Francis Jutand, ex-directeur général adjoint de l’Institut Mines Telecom et enseignant-chercheur, a ensuite abordé la transformation des organisations avec un développement du numérique à gérer en même temps que la crise écologique. Après les plateformes, le cloud, les smartphones, sont arrivés l’ère de l’intelligence numérique avec des entités autonomes (drones, voitures…), la réalité virtuelle, le métavers, l’automatisation des services (blockchain), les jeux… : des technologies très gourmandes en énergie dans un contexte où le réchauffement climatique appelle la sobriété et la réduction des gaz à effet de serre (GES). Selon lui, l’impact devra se traduire par des mutations cognitive et coopérative avec un nouveau modèle économique de création et de partage des valeurs : la noosphère. Il identifie notamment comme levier d’action l’hybridation des connaissances et la mise en place de transversalités.
"Oser savoir"
Pierre-Antoine Chardel, docteur en philosophie et sciences sociales, développe une approche émancipatrice avec la création de dynamiques d’agencement avec de l’éthique. Sapere aude (« oser savoir ») : il cite cette injonction d’Emmanuel Kant au siècle des Lumières et propose une cartographie des jeux de pouvoir des géants du numérique pour visualiser leur impact sur l’économie mondiale et la vie sociale. Objectif : comprendre les logiques de prédation et de surveillance là où l’éthique apporterait de la coopération (par exemple, Wikipédia). Il évoque la question des données : une administration publique peut-elle partager ses données au risque de les voir accaparer pour une exploitation financière ? Il cite également le développement de la téléjustice, un bouleversement d’ordre symbolique qui remet en cause l’unité de lieux et de temps qui permettait de créer les conditions de l’attention à l’autre : « C’est par la parole vive que se porte la reconnaissance à l’autre, tandis que le numérique permet la distanciation physique et accroit la précarité pour les personnes en marge. »

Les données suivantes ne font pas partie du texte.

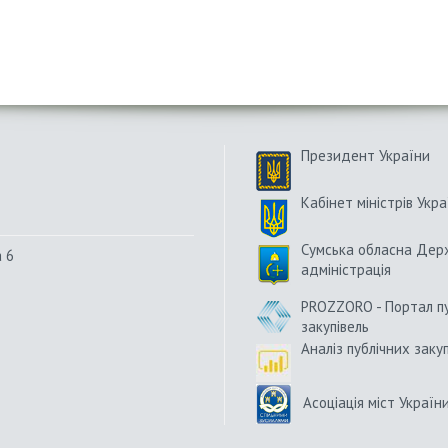
Президент України
Кабінет міністрів Укра
Сумська обласна Дер
а 6
адміністрація
PROZZORO - Портал п
закупівель
Аналіз публічних заку
Асоціація міст Україн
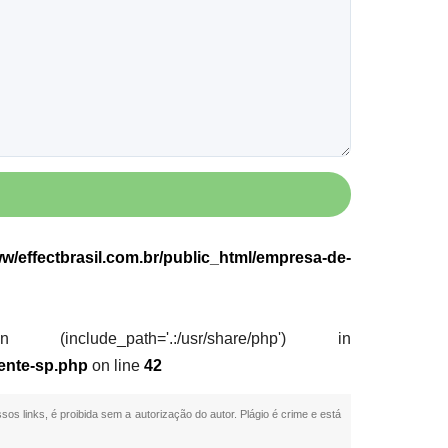
w/effectbrasil.com.br/public_html/empresa-de-
nclude_path='.:/usr/share/php') in
ente-sp.php
on line
42
sos links, é proibida sem a autorização do autor. Plágio é crime e está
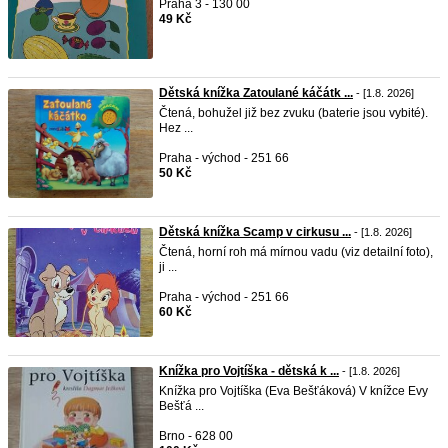
Praha 3 - 130 00
49 Kč
Dětská knížka Zatoulané káčátk ...
- [1.8. 2026]
Čtená, bohužel již bez zvuku (baterie jsou vybité).
Hez ...
Praha - východ - 251 66
50 Kč
Dětská knížka Scamp v cirkusu ...
- [1.8. 2026]
Čtená, horní roh má mírnou vadu (viz detailní foto),
ji ...
Praha - východ - 251 66
60 Kč
Knížka pro Vojtíška - dětská k ...
- [1.8. 2026]
Knížka pro Vojtíška (Eva Bešťáková) V knížce Evy
Bešťá ...
Brno - 628 00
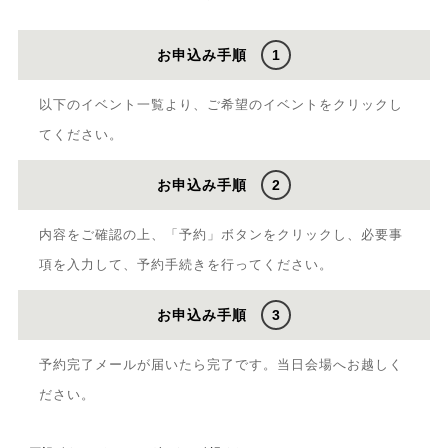
お申込み手順
1
以下のイベント一覧より、ご希望のイベントをクリックし
てください。
お申込み手順
2
内容をご確認の上、「予約」ボタンをクリックし、必要事
項を入力して、予約手続きを行ってください。
お申込み手順
3
予約完了メールが届いたら完了です。当日会場へお越しく
ださい。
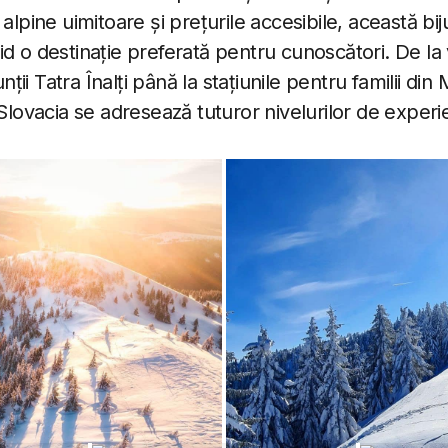
 alpine uimitoare și prețurile accesibile, această bi
d o destinație preferată pentru cunoscători. De la 
ii Tatra Înalți până la stațiunile pentru familii din 
 Slovacia se adresează tuturor nivelurilor de experi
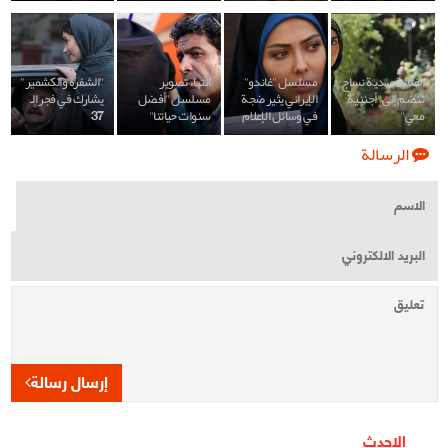
الفنانة مهدية نساج
مسلسل "غاندو"
انتهاء تصوير
"الشفرة والكشمير"
تنضم إلى "أجنبية
الإيراني يثير ضجة
مسلسل "أفضل
يشارك في فجر الـ
معي"
في وسائل الإعلام
سنوات حياتنا"
37
الرسالة
إرسال رسالة
الاحدث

Daniel Kaplan, pionnier du numérique, entrepreneur et prospectiviste, rappelle qu’il faut diviser par quatre ou cinq nos GES pour limiter à 2°C le réchauffement climatique : « Quel est l’avenir du numérique dans ce contexte ? Pour y parvenir, cela nécessite un changement radical de nos modes de vie, les technologies ne seront pas suffisantes ». Il pose la question d’un avenir commun possible entre numérique et écologie et développe deux scénarios : 1/ sans agenda commun, l’issue serait la sécession et l’effondrement : 2/ avec, il pose l’hypothèse soit d’une techno-écologie qui impliquerait une société autoritaire de contrainte et de contrôle, soit d’un développement des low tech et des quatre “R” de l’économie circulaire (Réduction, Réparation, Réutilisation, Recyclage). Pour conclure, il prône la repolitisation de ces questions et un agenda qui commence par la réduction de notre dépendance au numérique et le déploiement d’alternatives analogiques.